Saturday, May 19, 2007

Eclipse RCP missing the Business Desktop opportunity?

I was recently involved (tangentially) with a biz app proof-of-concept effort that used an eclipse RCP front-end for a J2EE middle tier. The prototype was quite successful. However, when considering adopting the RCP approach, there’s concern that if we just start knocking off a bunch of apps as plug-ins, we’ll run into some problems:

  • duplication (code, functionality)
  • managing relationships/dependencies between plug-in
  • biz users complaining about the update mechanism

I’m willing to bet there are others I’m not thinking of. Not to suggest that these are problems with RCP or Eclipse--I’m sure a team of seasoned plug-in developers could produce and maintain an excellent suite of custom RCP biz apps. But after doing a few such plug-ins, they’d probably realize that they could refactor out a foundational plug-in that provides common support services that were duplicated among the various app plug-in. In fact, this concept already has a name… the “Business Desktop”. I heard this term from a valtech-tv.com presentation titled "Enterprise applications with Rich iDesktop applications on Eclipse" (see link below). Essentially, a Business Desktop would be an RCP-based business application environment. The Business Desktop could provide services including:

  • provisioning
  • search
  • authentication/authorization
  • preferences
  • Expression Language (assuming contexts are set up)
  • scripting
  • logging
  • error handling
  • service locator

The overarching theme is something like “app plug-ins do biz logic, the business desktop does everything else”. Such an approach would greatly reduce the learning curve for RCP adoption for business apps.

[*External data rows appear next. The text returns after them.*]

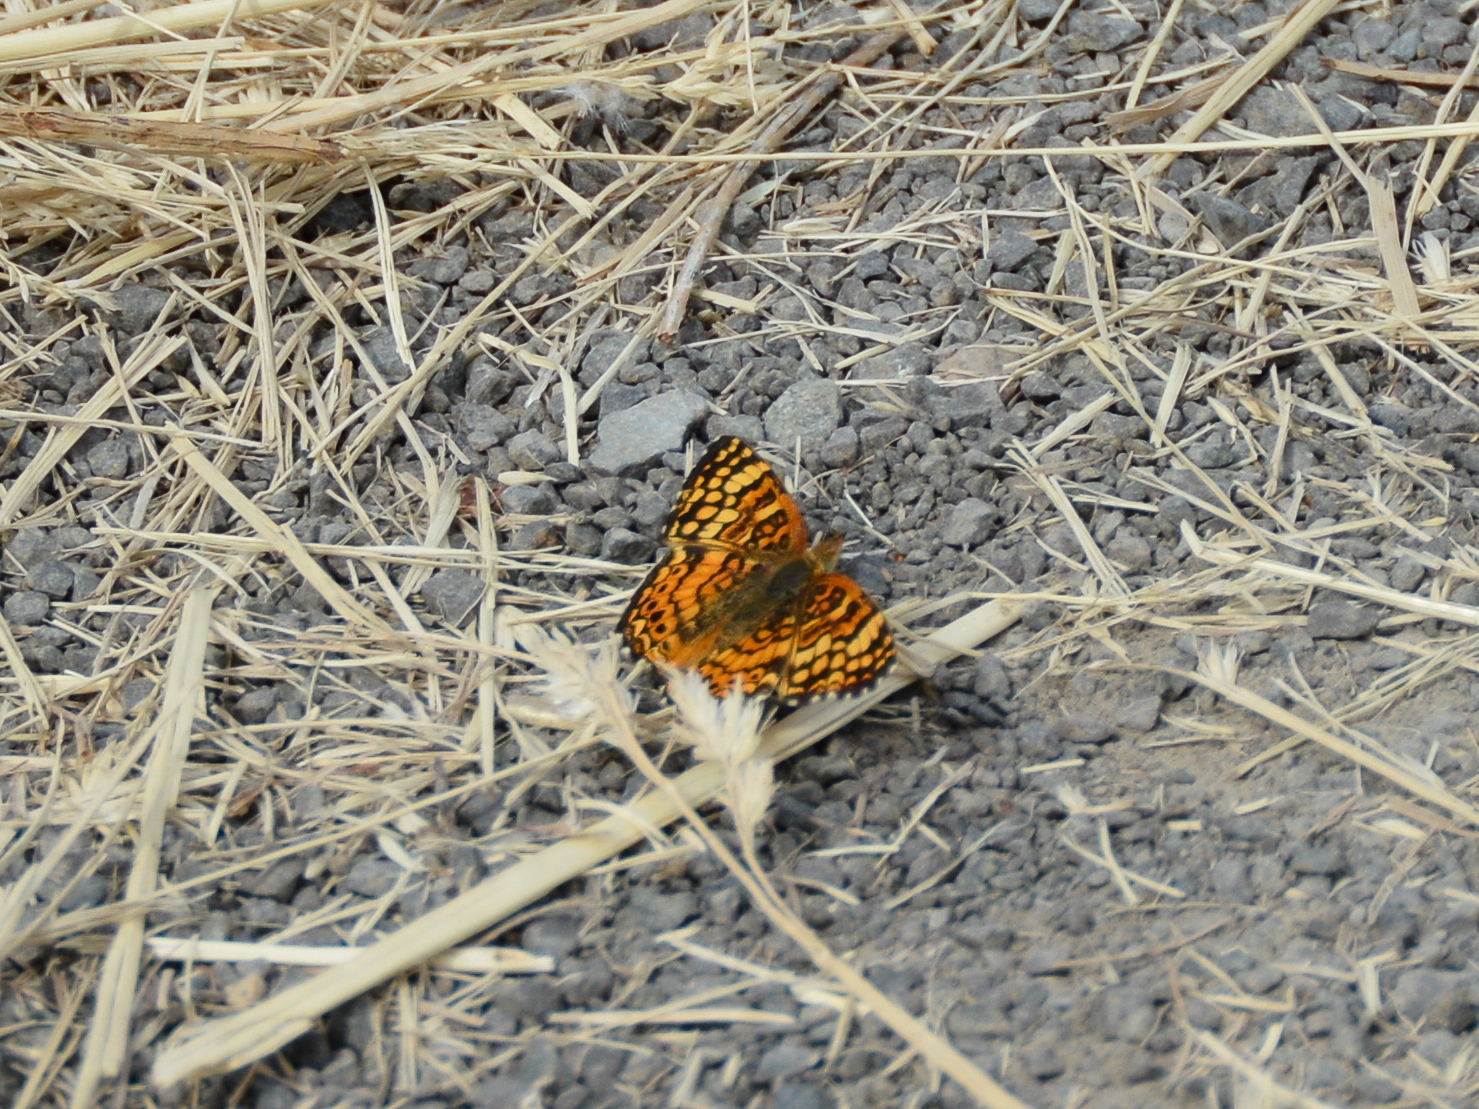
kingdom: Animalia
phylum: Arthropoda
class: Insecta
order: Lepidoptera
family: Nymphalidae
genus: Eresia
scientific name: Eresia aveyrona
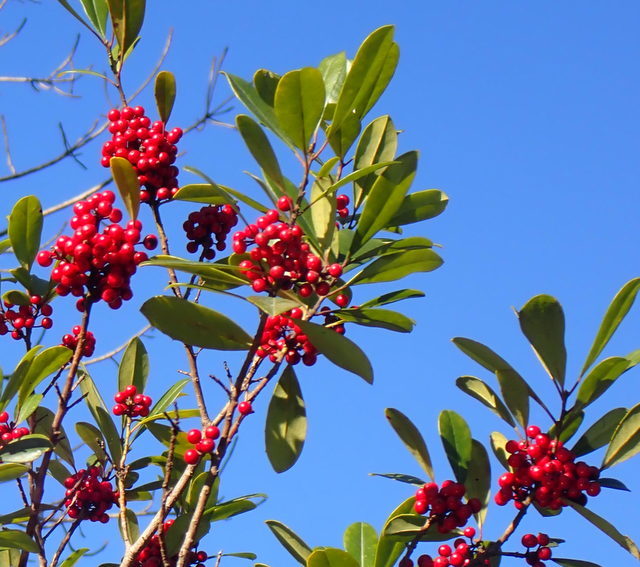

There are already some pieces of this available too. The Maya project is working the provisioning piece. And I’m sure others are out there (or are available via the Eclipse api but could be wrappered for convenient plug-in use). But I don’t see anything like the Business Desktop on the horizon. Is it there but I am missing it? Is it not needed? Comments welcome.

References:

Enterprise applications with Rich iDesktop applications on Eclipse:
http://www.valtech-tv.com/
I can’t give a direct link to the "" since it is flash based. Registration required unfortunately--but there are some good technical screencasts there:

Maya project:
http://www.eclipse.org/proposals/maya/

1 comment:

Anonymous said...

Hi Clark,

I definitely agree that there is a common business layer that could be implemented on top of the core RCP. Security and provisioning would be at the top of my list, as these are two of the most painful areas for corporate shops using RCP. Some RCP users have done this internally, JPMorgan's OneBench is a great example, but nothing I've seen is open source.

I think the best we can hope for is that RCP continues to evolve with the interests of business desktop users in mind. I definitely see progress in the provisioning area, not so much in security. It's important for corporate/business systems implementers to get involved in the process (file Bugzilla entries, etc) and make themselves heard.

Thanks for the though-provoking post.